By this I mean: I’d like to know, for example, which oceans the molecule of water in my glass has been immersed in, which algae used it as part of their metabolic processes, which comet deposited it onto the proto-earth, which nuclear furnace generated the oxygen that went into its formation, etc. I’d like to know this for as much of the universe as possible, in as much detail as possible. How much of the universe would be required, and how much information could you store?
Here are my thoughts on how to solve this. Considering:
- There are some 1e83 atoms in the universe. Describing an atom at a macro level would mean you’d need to store its position and velocity over time, integrated into arbitrarily small time units, or perhaps only record the changes in velocity when it accelerates (but even then you’d be discarding true information regarding its precise movements from heat and possibly inscrutable stochastic processes if it could even be attained at that scale without destructively altering the atom as it goes about its normal business).
The atom itself isn’t even atomic, as there are quarks and other strange particles, but you get the idea of “atom” for the thought experiment.

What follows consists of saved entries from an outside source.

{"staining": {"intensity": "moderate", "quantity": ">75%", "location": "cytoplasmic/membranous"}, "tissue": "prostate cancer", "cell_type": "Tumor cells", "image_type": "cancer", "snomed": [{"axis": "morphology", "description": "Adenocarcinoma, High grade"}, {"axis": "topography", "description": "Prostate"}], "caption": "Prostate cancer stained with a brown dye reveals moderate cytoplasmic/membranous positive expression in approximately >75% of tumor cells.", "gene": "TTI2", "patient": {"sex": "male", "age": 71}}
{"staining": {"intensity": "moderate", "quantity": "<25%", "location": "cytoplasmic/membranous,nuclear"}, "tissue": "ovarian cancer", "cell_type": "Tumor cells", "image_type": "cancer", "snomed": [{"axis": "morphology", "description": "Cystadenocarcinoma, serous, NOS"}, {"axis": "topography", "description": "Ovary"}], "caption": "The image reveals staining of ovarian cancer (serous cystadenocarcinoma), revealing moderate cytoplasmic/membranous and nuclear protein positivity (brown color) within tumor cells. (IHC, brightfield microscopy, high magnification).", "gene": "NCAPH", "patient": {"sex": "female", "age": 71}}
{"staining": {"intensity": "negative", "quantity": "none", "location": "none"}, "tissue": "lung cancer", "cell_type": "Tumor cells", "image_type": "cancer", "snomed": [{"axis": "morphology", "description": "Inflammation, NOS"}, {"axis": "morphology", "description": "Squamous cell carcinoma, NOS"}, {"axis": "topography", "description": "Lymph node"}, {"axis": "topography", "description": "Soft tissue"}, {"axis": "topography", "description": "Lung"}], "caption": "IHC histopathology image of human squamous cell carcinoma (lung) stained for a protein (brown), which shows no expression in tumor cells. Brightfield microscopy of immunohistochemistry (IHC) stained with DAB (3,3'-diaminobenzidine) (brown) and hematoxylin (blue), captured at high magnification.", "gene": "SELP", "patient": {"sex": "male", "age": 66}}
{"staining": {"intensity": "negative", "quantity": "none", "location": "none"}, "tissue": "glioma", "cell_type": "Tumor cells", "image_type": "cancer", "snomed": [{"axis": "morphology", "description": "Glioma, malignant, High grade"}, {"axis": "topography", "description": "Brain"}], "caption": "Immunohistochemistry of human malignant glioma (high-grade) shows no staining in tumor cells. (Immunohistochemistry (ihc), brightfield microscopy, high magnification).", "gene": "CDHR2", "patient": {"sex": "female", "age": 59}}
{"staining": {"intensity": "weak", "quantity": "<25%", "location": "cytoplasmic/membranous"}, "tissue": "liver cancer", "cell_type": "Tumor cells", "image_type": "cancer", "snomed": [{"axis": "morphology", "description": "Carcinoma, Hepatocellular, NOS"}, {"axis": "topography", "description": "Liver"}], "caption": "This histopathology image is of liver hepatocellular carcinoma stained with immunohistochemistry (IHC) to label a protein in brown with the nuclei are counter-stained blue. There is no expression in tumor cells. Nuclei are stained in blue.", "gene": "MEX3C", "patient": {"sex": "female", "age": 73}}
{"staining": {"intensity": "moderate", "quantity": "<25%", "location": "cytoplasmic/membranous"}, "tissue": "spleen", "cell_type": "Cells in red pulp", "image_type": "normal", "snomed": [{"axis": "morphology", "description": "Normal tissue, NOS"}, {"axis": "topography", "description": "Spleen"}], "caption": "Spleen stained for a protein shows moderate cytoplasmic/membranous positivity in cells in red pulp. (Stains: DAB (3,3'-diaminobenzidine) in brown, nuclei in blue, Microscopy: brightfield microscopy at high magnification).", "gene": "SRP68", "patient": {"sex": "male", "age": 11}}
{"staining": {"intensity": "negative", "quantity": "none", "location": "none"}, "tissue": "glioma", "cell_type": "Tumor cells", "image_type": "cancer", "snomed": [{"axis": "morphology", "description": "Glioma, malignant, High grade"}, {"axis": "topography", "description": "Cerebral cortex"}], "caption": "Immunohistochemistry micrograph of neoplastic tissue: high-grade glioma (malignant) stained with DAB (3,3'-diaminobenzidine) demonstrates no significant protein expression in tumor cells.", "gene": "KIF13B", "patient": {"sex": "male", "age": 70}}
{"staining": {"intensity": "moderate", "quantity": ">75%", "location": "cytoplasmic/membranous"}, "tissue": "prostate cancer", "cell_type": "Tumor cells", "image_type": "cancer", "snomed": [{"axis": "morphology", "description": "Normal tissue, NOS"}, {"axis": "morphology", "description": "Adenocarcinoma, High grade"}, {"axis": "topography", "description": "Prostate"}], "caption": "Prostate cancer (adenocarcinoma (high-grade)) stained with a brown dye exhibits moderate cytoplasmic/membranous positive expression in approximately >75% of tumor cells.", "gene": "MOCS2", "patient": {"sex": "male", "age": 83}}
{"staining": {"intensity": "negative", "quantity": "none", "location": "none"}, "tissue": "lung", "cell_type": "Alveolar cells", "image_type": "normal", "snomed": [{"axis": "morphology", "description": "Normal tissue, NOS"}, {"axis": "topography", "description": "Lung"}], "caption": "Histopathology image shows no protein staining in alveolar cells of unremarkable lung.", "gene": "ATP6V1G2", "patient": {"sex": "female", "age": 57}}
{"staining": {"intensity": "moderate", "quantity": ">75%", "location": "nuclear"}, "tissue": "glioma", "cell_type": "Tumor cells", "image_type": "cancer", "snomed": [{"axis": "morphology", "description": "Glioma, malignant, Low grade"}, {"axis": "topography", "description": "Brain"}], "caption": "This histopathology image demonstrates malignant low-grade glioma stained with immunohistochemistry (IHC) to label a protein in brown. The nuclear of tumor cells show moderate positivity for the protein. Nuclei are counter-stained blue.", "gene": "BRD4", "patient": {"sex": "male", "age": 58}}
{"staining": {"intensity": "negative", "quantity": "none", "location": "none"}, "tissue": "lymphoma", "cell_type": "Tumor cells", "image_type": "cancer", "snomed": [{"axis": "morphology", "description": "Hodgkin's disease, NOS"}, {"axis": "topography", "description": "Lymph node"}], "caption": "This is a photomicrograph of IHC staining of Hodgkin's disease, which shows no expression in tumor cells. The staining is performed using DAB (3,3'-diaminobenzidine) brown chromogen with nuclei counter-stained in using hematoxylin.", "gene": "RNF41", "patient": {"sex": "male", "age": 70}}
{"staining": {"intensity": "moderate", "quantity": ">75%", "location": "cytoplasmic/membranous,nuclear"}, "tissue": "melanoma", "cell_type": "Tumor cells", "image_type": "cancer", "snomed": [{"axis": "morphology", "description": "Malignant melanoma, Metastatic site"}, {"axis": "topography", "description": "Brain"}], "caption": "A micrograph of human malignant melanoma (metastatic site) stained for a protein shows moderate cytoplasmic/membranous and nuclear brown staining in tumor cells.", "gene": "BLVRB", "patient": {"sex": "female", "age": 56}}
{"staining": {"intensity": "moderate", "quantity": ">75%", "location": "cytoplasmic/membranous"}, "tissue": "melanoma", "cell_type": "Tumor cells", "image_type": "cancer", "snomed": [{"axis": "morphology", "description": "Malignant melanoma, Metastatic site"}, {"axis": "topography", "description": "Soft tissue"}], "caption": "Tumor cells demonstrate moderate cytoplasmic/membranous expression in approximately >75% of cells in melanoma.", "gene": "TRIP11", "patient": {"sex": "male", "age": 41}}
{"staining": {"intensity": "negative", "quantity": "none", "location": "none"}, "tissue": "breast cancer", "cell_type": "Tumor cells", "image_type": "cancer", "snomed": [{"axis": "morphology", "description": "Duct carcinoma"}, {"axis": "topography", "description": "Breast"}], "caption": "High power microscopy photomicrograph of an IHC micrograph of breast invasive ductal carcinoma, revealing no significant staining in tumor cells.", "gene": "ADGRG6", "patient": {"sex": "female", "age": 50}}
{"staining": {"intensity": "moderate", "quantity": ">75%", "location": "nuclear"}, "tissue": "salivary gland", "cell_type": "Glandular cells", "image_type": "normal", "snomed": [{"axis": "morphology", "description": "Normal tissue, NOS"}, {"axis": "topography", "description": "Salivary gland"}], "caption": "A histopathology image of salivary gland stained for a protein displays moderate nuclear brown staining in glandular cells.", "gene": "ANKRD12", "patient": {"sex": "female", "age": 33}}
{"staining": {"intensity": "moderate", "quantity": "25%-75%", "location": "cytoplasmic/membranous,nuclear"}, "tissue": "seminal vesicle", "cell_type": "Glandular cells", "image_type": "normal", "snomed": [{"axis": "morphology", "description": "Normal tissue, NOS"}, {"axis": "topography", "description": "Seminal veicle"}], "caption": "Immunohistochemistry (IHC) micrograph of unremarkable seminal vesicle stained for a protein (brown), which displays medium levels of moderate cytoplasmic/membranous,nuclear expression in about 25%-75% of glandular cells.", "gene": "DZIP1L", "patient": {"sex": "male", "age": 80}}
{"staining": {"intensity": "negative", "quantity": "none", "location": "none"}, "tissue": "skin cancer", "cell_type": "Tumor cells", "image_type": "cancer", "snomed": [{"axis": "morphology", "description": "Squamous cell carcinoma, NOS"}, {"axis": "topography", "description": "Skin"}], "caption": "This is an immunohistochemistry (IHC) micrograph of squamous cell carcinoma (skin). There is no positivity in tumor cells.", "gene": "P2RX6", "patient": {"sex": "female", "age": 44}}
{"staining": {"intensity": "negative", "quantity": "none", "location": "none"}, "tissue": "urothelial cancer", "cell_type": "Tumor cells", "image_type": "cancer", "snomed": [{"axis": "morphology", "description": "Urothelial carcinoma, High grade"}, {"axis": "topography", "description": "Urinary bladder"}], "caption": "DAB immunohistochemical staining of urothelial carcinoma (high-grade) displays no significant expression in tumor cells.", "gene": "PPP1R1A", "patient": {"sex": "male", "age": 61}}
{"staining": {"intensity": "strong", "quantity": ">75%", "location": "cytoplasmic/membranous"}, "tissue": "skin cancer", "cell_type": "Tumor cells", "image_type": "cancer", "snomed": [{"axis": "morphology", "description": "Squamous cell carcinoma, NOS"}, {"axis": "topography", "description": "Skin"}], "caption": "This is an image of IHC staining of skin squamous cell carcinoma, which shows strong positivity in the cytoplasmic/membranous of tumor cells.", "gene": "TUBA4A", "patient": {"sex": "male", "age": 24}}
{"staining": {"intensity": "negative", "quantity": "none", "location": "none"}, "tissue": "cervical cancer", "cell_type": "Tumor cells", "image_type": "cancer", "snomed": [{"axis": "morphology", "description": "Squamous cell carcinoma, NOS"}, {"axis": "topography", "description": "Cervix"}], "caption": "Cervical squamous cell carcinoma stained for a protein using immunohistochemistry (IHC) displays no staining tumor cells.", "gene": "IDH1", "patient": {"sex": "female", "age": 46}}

- You’d need some multiplicand of atoms to describe this information–very likely already requiring a few orders of magnitude of atoms per recorded atom. This would be a reading and writing mechanism, again a few orders of magnitude per atom that somehow encodes information about the ones you’re observing. (I.e., computer memory requires some 1e25 atoms (500g of silicon) to manipulate 8e12 bits of information (1 TB)–criminally inefficient.)
- You’d need motive forces that would be so inclined as to construct this system, themselves constituting overhead rather than a storage mechanism. E.g., powerful creatures with space thumbs.
- You’d need to have constructed the system in such a way that it could transmit or collate that information despite the inflation and entropy of the universe, and be willing to discard or localize data (locally accessible but inaccessible from other parts of the universe) that simply couldn’t overcome time horizons.
- You’d need a non-destructive or at least not particularly invasive method of recording the state of each atom even when squeezed in among siblings (and we’ll assume such a thing is possible, although it almost certainly isn’t)
- In a Gödelian puzzle, as I vaguely understand the term from GEB, the system itself would necessarily fail to encode information about its own history
Thus in the best-case scenario, you’re talking about an encoding inefficiency that necessitates only being able to record the state of some smaller subsection of the rest of the universe, and that would require the entire rest of the universe to be dedicated to that task, which is presumably unlikely.